# NGD #2 - G&L ASAT Special



## davewrites (Oct 22, 2013)

#2 - G&L Tribute Series ASAT Special, Tobacco Burst (via eBay.com)



















































































Coles Notes: Leo's ultimate evolution of his T-style guitar? I believe it now. MFD pickups are the real deal and his Saddle-Lock bridge is a brilliantly engineered block of brute resonance. This is an amazing guitar and I could go on for hours about it's features, build quality, bang-for-the-buck, etc… Honestly, if you need a full review, check out Nick Jaffe's YouTube demo. I wholeheartedly agree with everything he says and appreciate how well he says it, even the uber-technical bits. Plus, he's 1,000x the player that I am. I wish I could make my ASAT sing like this...


[video=youtube;LrEJUY3I7C8]http://www.youtube.com/watch?v=LrEJUY3I7C8[/video]


I would highly recommend either guitar to any player. I also assume my next guitar purchase will be a G&L -- tremendous power, versatility, quality, value… Simply the best!

… 

(See: NGD #1 - G&L Fallout)


----------



## sulphur (Jun 2, 2011)

Congrats!

Though I haven't ever tried a Tribute, I've heard that they are a great value.
I believe that they use the US hardware, pickups and electronics, don't they?
I love the bridges on these, I have an older three bolt Special.

Nice burst too!


----------



## davewrites (Oct 22, 2013)

sulphur said:


> Congrats!
> 
> Though I haven't ever tried a Tribute, I've heard that they are a great value.
> I believe that they use the US hardware, pickups and electronics, don't they?
> ...


Yes, same MFD pickups as the USA models, same bridge, same tuners... a steal considering I paid only $369. 

Envious about your 3-bolt neck. Love that look.


----------



## sulphur (Jun 2, 2011)

Wow, I didn't realize that these were so inexpensive.

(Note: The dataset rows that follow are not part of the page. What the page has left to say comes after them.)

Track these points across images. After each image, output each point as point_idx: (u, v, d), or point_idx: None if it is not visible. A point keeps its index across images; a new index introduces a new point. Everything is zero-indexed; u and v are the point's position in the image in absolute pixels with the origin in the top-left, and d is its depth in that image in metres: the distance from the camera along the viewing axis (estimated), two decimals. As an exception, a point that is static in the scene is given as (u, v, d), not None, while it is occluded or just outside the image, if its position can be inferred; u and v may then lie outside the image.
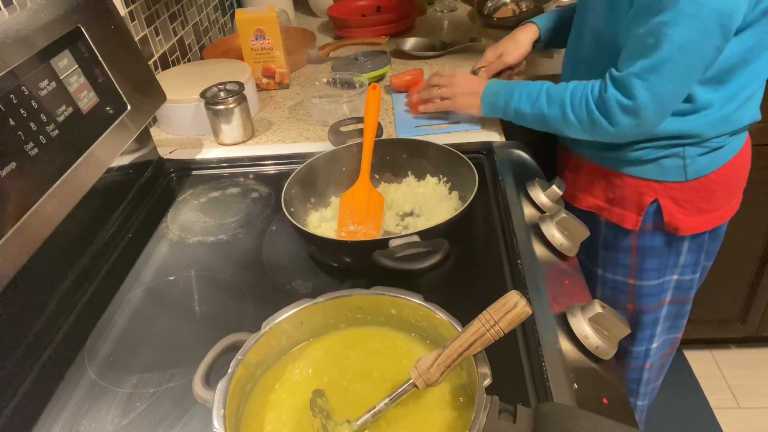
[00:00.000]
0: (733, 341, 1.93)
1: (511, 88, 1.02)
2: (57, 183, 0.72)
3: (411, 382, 0.54)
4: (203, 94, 1.12)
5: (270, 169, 1.10)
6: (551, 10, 1.23)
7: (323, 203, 0.95)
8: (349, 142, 0.97)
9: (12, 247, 0.63)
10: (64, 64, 0.79)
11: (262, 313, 0.60)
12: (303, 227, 0.83)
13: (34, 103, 0.72)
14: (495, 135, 1.11)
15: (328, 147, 0.98)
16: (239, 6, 1.85)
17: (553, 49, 1.29)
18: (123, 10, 1.15)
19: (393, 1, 1.75)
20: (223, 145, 1.17)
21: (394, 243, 0.75)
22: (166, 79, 1.23)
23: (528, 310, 0.51)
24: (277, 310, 0.61)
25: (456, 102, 1.11)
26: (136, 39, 1.20)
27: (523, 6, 1.70)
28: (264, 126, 1.24)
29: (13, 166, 0.66)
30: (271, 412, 0.57)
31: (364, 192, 0.90)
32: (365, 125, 0.94)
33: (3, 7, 0.79)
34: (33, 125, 0.71)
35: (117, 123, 0.87)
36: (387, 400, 0.54)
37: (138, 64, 0.98)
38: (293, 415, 0.57)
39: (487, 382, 0.52)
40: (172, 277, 0.86)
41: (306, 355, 0.63)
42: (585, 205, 1.10)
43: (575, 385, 0.61)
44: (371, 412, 0.54)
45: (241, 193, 1.04)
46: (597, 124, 0.91)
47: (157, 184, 1.07)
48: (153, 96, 1.01)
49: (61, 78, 0.78)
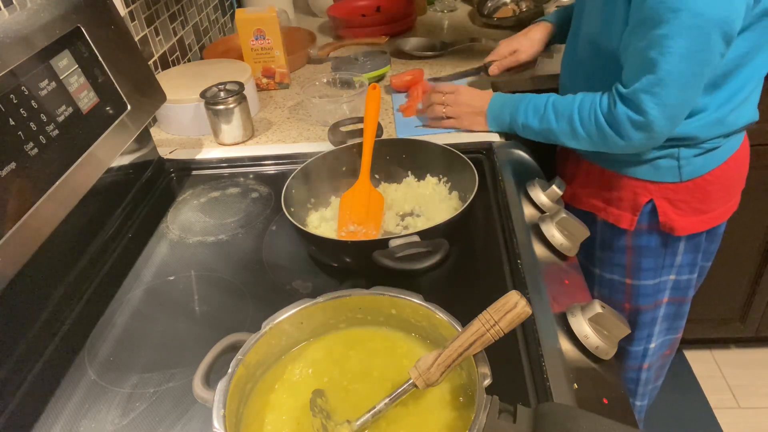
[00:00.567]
0: (733, 341, 1.93)
1: (516, 103, 1.01)
2: (57, 183, 0.72)
3: (411, 382, 0.54)
4: (203, 94, 1.12)
5: (270, 169, 1.10)
6: (562, 7, 1.22)
7: (323, 203, 0.95)
8: (349, 142, 0.97)
9: (12, 247, 0.63)
10: (64, 64, 0.79)
11: (262, 313, 0.60)
12: (303, 227, 0.83)
13: (34, 103, 0.72)
14: (495, 135, 1.11)
15: (328, 147, 0.98)
16: (239, 6, 1.85)
17: (553, 46, 1.29)
18: (123, 10, 1.15)
19: (393, 1, 1.75)
20: (223, 145, 1.17)
21: (394, 243, 0.75)
22: (166, 79, 1.23)
23: (528, 310, 0.51)
24: (277, 310, 0.61)
25: (462, 122, 1.10)
26: (136, 39, 1.20)
27: (523, 6, 1.70)
28: (264, 126, 1.24)
29: (13, 166, 0.66)
30: (271, 412, 0.57)
31: (364, 192, 0.91)
32: (365, 125, 0.94)
33: (3, 7, 0.79)
34: (33, 125, 0.71)
35: (117, 123, 0.87)
36: (387, 400, 0.54)
37: (138, 64, 0.98)
38: (293, 415, 0.57)
39: (487, 382, 0.52)
40: (172, 277, 0.86)
41: (306, 355, 0.63)
42: (582, 204, 1.10)
43: (575, 385, 0.61)
44: (371, 412, 0.54)
45: (241, 193, 1.04)
46: (608, 139, 0.91)
47: (157, 184, 1.07)
48: (153, 96, 1.01)
49: (61, 78, 0.78)
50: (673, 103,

For some reason, I thought that they'd be double that cost.
Where did you order from? Was it an online store?

The Fallout would definitely be worth a look, for under four bills.


----------



## cheezyridr (Jun 8, 2009)

they make such cool guitars! good for you! when i bought my strat, i was actually looking for a G&L, but no one had what i wanted, or would order it for me. someday....


----------



## sulphur (Jun 2, 2011)

Here's my early '90s Stealth Special...


----------



## davewrites (Oct 22, 2013)

Nice! Alder or Swamp Ash?


----------



## davewrites (Oct 22, 2013)

sulphur said:


> Wow, I didn't realize that these were so inexpensive.
> 
> For some reason, I thought that they'd be double that cost.
> Where did you order from? Was it an online store?
> ...


The "regular" G&Ls are California made and priced accordingly ($1,000 - $2,000). 

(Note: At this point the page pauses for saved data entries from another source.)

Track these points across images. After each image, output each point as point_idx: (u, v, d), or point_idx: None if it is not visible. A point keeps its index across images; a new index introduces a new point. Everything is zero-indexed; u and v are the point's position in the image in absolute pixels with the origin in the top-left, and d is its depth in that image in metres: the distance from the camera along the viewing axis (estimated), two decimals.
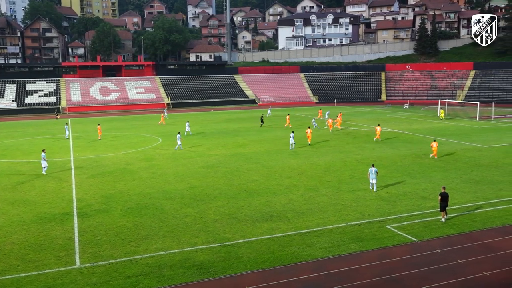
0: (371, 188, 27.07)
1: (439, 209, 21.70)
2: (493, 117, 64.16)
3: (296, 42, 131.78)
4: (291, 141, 41.14)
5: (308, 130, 43.64)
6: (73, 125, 63.62)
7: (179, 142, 41.71)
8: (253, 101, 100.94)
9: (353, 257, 17.85)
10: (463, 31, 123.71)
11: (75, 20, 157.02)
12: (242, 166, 34.28)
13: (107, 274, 16.75)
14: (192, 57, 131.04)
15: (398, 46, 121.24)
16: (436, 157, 35.82)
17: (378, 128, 45.98)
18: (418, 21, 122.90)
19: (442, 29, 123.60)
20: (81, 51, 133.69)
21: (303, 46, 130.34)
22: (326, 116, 61.79)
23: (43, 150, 34.12)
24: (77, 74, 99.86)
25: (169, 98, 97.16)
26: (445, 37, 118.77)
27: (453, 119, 63.59)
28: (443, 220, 21.38)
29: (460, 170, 31.78)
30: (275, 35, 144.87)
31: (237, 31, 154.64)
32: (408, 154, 38.05)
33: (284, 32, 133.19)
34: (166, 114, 72.23)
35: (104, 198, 26.21)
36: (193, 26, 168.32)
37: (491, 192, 26.10)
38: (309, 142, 43.19)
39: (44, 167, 32.64)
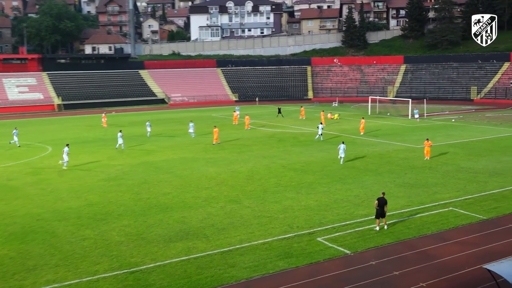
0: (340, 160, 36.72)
1: (374, 216, 22.70)
2: (425, 114, 68.61)
3: (211, 33, 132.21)
4: (320, 131, 47.83)
5: (216, 129, 46.67)
6: None
7: (120, 141, 44.44)
8: (162, 101, 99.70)
9: (281, 275, 18.16)
10: (393, 22, 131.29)
11: None
12: (151, 177, 33.73)
13: None
14: (88, 49, 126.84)
15: (325, 37, 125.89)
16: (428, 158, 37.89)
17: (362, 121, 52.83)
18: (345, 11, 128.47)
19: (371, 19, 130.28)
20: None
21: (220, 37, 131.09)
22: (416, 114, 64.68)
23: (67, 145, 38.28)
24: None
25: (60, 98, 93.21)
26: (374, 28, 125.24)
27: (384, 118, 67.12)
28: (377, 228, 22.43)
29: (394, 173, 33.60)
30: (187, 24, 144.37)
31: (141, 19, 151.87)
32: (338, 157, 39.51)
33: (197, 21, 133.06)
34: (104, 118, 67.56)
35: None
36: (88, 12, 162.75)
37: (425, 196, 27.87)
38: (213, 142, 46.57)
39: (65, 162, 36.92)
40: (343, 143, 37.52)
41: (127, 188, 30.78)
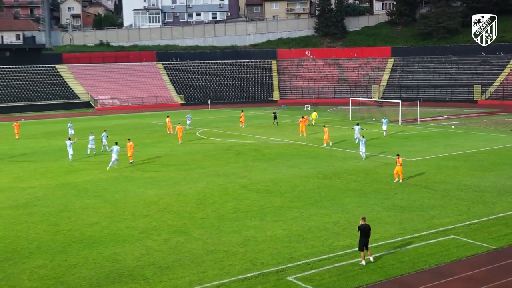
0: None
1: (358, 248, 22.89)
2: (419, 120, 69.97)
3: (149, 17, 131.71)
4: (357, 134, 52.11)
5: (130, 143, 45.27)
6: None
7: (70, 151, 46.20)
8: (87, 104, 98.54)
9: None
10: (377, 5, 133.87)
11: None
12: (73, 203, 33.26)
13: None
14: None
15: (294, 24, 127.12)
16: (401, 180, 37.04)
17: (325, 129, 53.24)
18: None
19: (350, 2, 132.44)
20: None
21: (160, 23, 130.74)
22: (384, 125, 60.37)
23: (115, 143, 43.91)
24: None
25: None
26: (354, 13, 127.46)
27: (368, 124, 68.01)
28: (363, 263, 22.60)
29: (381, 194, 34.02)
30: (118, 6, 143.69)
31: (59, 0, 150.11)
32: (313, 174, 39.83)
33: (131, 2, 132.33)
34: (17, 128, 63.57)
35: None
36: None
37: (421, 222, 28.27)
38: (130, 161, 45.20)
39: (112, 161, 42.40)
40: (363, 137, 46.19)
41: (41, 218, 30.19)
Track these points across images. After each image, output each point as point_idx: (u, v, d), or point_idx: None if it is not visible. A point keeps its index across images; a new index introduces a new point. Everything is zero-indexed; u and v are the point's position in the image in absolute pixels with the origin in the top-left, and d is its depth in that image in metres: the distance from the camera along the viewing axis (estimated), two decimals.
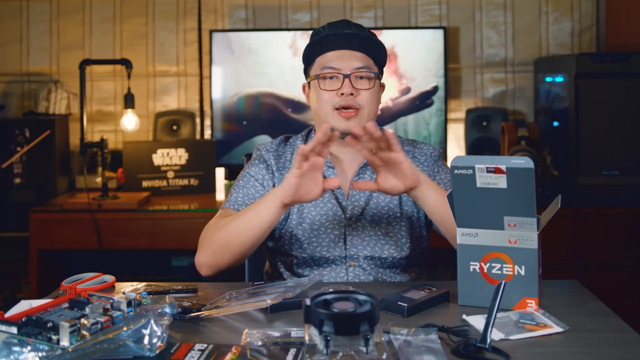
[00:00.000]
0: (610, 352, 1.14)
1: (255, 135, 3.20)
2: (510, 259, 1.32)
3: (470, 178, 1.28)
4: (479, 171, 1.27)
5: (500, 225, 1.31)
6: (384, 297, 1.33)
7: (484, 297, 1.32)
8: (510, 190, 1.27)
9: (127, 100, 2.95)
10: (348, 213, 1.67)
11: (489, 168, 1.26)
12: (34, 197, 2.99)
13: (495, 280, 1.32)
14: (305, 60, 1.71)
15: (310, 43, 1.70)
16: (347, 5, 3.35)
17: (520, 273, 1.32)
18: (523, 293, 1.32)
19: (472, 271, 1.34)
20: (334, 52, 1.65)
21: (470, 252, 1.34)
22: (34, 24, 3.36)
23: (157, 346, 1.09)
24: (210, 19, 3.37)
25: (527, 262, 1.31)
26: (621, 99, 2.74)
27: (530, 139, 2.93)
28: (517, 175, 1.26)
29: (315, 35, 1.70)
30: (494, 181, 1.27)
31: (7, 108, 3.33)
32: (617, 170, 2.73)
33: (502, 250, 1.32)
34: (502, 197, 1.28)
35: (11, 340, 1.06)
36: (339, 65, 1.63)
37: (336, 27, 1.69)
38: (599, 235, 2.73)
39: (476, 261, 1.34)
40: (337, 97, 1.62)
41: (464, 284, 1.35)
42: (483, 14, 3.34)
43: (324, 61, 1.65)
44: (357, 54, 1.65)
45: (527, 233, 1.30)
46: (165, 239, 2.81)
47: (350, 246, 1.66)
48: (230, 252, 1.52)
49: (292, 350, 1.11)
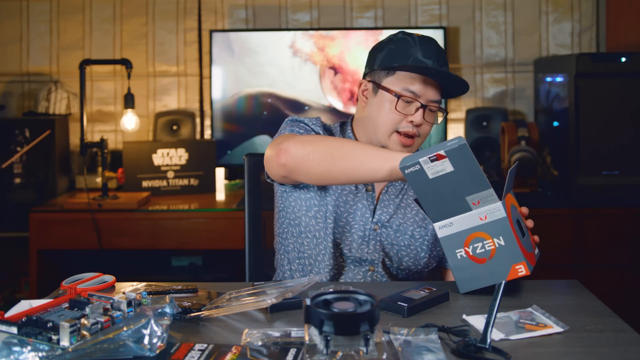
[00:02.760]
0: (610, 352, 1.14)
1: (255, 135, 3.20)
2: (487, 235, 1.36)
3: (421, 173, 1.32)
4: (424, 163, 1.31)
5: (467, 207, 1.35)
6: (384, 297, 1.33)
7: (480, 278, 1.37)
8: (458, 171, 1.31)
9: (127, 100, 2.95)
10: (375, 218, 1.67)
11: (431, 157, 1.30)
12: (34, 197, 2.99)
13: (482, 259, 1.36)
14: (384, 65, 1.64)
15: (396, 52, 1.63)
16: (347, 5, 3.35)
17: (500, 244, 1.35)
18: (511, 261, 1.35)
19: (460, 258, 1.38)
20: (420, 77, 1.61)
21: (452, 241, 1.37)
22: (34, 24, 3.36)
23: (157, 346, 1.09)
24: (210, 19, 3.37)
25: (503, 231, 1.35)
26: (621, 99, 2.74)
27: (530, 139, 2.93)
28: (457, 154, 1.29)
29: (403, 45, 1.63)
30: (441, 168, 1.31)
31: (7, 108, 3.33)
32: (617, 170, 2.73)
33: (478, 229, 1.36)
34: (454, 180, 1.32)
35: (11, 340, 1.06)
36: (421, 92, 1.61)
37: (427, 49, 1.62)
38: (599, 235, 2.73)
39: (460, 248, 1.37)
40: (405, 122, 1.61)
41: (458, 273, 1.39)
42: (483, 14, 3.34)
43: (408, 82, 1.61)
44: (437, 86, 1.63)
45: (492, 205, 1.34)
46: (165, 239, 2.81)
47: (372, 250, 1.66)
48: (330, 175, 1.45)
49: (292, 350, 1.11)
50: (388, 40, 1.67)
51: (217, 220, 2.82)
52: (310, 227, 1.66)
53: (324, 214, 1.65)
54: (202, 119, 3.39)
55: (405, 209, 1.70)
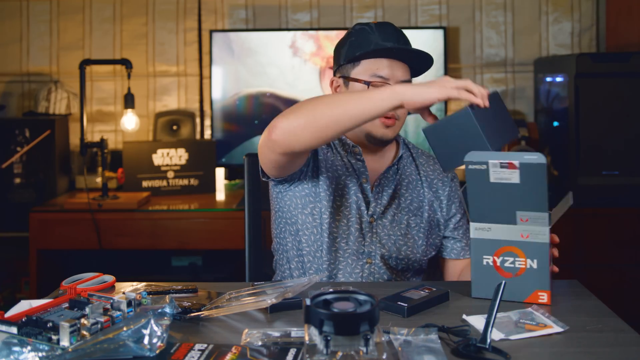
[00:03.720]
0: (610, 352, 1.14)
1: (255, 135, 3.20)
2: (522, 253, 1.35)
3: (483, 173, 1.31)
4: (492, 166, 1.30)
5: (513, 220, 1.34)
6: (383, 297, 1.33)
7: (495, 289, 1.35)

The Tribute Series are made in Indonesia with US hardware ($450 - $550). You can find some used or B-stock under $400. 

I don't have enough skill to appreciate any quality difference between US models and the Tributes.


----------



## b-nads (Apr 9, 2010)

I had a Tribute series S-500 that, in all honesty, would have probably beat out my MIA Strat had I bothered getting the frets dressed before selling it. The pickups were amazing, and the guitar was solid with excellent fit and finish...the fret ends were a saw blade. Telling one from an American G&L by sound alone will be tough...my Tribute was a 2-piece body, just like the American Legacy Special I had, and it was similar in weight. The frets were perfectly dressed and Plekked on the USA model - that was a major step up.

With their more solid bridges and 12" stock radius, I much prefer G&L's to Fenders. I'm not really a Strat guy, but should I add one back to the mix, I wouldn't hesitate to go with a Tribute Legacy or S-500 over any Fender up to a 2010 MIA Standard. 2011 Std Strats are a step above, and I'd probably suffer the 9.5" radius and go with a 2012 Standard over even an American G&L, but that's my personal tastes. 

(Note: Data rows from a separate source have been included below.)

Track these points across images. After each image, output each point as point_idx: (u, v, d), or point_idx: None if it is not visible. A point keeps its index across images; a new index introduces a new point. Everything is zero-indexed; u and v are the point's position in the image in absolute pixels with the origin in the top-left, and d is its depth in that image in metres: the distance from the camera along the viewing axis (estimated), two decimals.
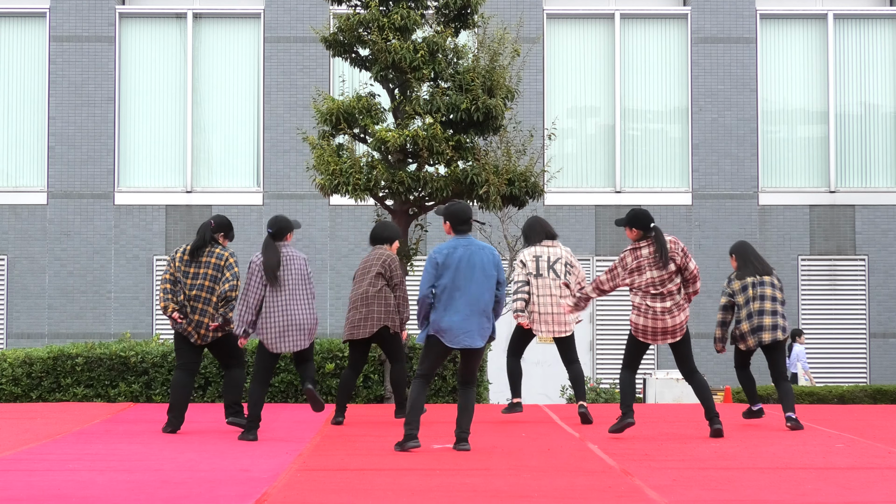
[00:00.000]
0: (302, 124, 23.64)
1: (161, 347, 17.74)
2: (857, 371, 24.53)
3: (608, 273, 12.00)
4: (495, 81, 17.46)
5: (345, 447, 10.88)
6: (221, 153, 24.82)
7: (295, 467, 9.41)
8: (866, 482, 8.80)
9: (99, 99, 24.65)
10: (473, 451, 10.61)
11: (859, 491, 8.34)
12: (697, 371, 12.05)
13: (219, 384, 17.41)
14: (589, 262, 24.48)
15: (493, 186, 16.99)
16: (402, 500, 7.71)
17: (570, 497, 7.95)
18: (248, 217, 24.49)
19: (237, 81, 24.91)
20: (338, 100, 17.54)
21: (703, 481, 8.75)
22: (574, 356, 13.58)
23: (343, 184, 17.02)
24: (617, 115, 24.84)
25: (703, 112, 24.78)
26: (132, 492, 8.13)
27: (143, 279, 24.39)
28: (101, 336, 23.74)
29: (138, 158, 24.77)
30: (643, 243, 11.77)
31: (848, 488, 8.48)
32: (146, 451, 10.71)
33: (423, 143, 16.87)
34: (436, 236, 23.60)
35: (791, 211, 24.67)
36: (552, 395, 22.99)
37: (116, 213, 24.51)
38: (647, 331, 11.75)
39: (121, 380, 17.53)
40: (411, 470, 9.29)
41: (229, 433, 12.37)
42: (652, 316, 11.71)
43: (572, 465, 9.72)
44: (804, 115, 25.05)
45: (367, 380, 17.56)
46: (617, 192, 24.67)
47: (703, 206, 24.55)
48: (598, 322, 24.33)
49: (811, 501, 7.82)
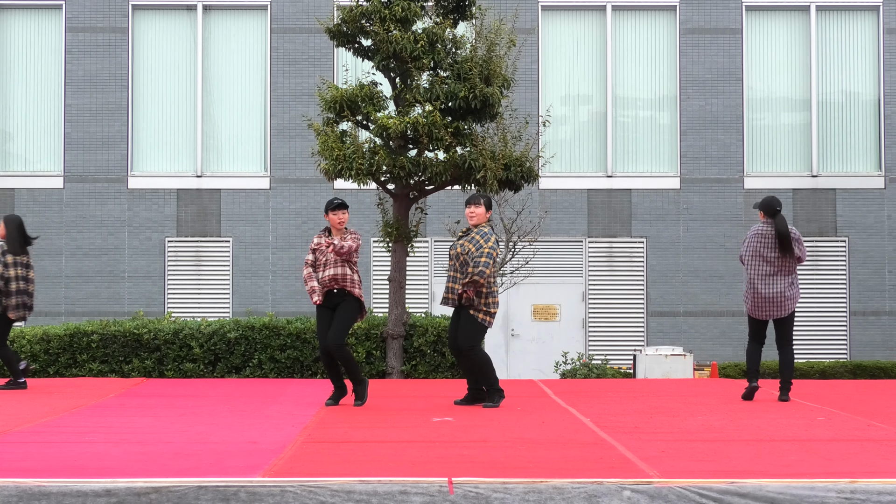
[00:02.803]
0: (307, 112, 23.60)
1: (172, 325, 17.74)
2: (838, 347, 24.54)
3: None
4: (492, 71, 17.44)
5: (348, 421, 10.88)
6: (230, 139, 24.78)
7: (301, 440, 9.41)
8: (847, 454, 8.80)
9: (113, 87, 24.60)
10: (471, 424, 10.62)
11: (840, 462, 8.34)
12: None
13: (228, 360, 17.42)
14: (581, 244, 24.46)
15: (490, 171, 16.98)
16: (402, 471, 7.71)
17: (564, 468, 7.95)
18: (256, 200, 24.46)
19: (245, 71, 24.85)
20: (341, 88, 17.52)
21: (690, 453, 8.75)
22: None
23: (346, 169, 17.01)
24: (608, 103, 24.80)
25: (690, 100, 24.73)
26: (145, 463, 8.14)
27: (155, 260, 24.37)
28: (115, 314, 23.74)
29: (151, 144, 24.73)
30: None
31: (829, 459, 8.48)
32: (159, 424, 10.71)
33: (423, 130, 16.85)
34: (434, 218, 23.59)
35: (775, 194, 24.63)
36: (546, 371, 23.01)
37: (130, 196, 24.48)
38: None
39: (134, 356, 17.53)
40: (412, 442, 9.29)
41: (238, 407, 12.37)
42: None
43: (566, 437, 9.72)
44: (788, 103, 25.01)
45: (370, 356, 17.57)
46: (608, 177, 24.65)
47: (690, 189, 24.52)
48: (590, 301, 24.33)
49: (794, 472, 7.82)
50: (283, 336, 17.57)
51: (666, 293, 24.32)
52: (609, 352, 23.95)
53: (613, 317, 24.41)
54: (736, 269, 24.31)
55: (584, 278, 24.42)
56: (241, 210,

Congrats - those Trbutes are GREAT guitars.


----------



## davewrites (Oct 22, 2013)

I've always preferred G&L over Fender, especially in the 90s when Fender seemed to be going through the motions.

When I bought my first Tele (1998?), I joked with the salesman and said I was buying the Fender because I couldn't afford a G&L. G&L was always outside of my price range and they eventually dropped off my radar when I discovered Reverend Guitars. 

I didn't know the Tribute Series existed until this September. (Duh!) Had I known, I probably would have been a G&L owners years ago.


----------



## ElectricMojo (May 19, 2011)

Really nice. Congrats!


----------



## zurn (Oct 21, 2009)

Love that burst, congrats!


----------



## davewrites (Oct 22, 2013)

Spent almost a hour running this through my Vox Pathfinder 15R tonight. Great fun. These pickups are full bodied and they remain articulate with high gain. 

One of my favourite Pathfinder tricks is keeping the master volume real low (@ 7 or 8 o'clock) and then using the Gain knob to dial in the "loudness." It's a cool effect, especially with single coils. Individual notes are fat and piano-chimey but any strumming or chucking is dirty as hell. It's just a beefy machinist grind even without activating the Boost.


----------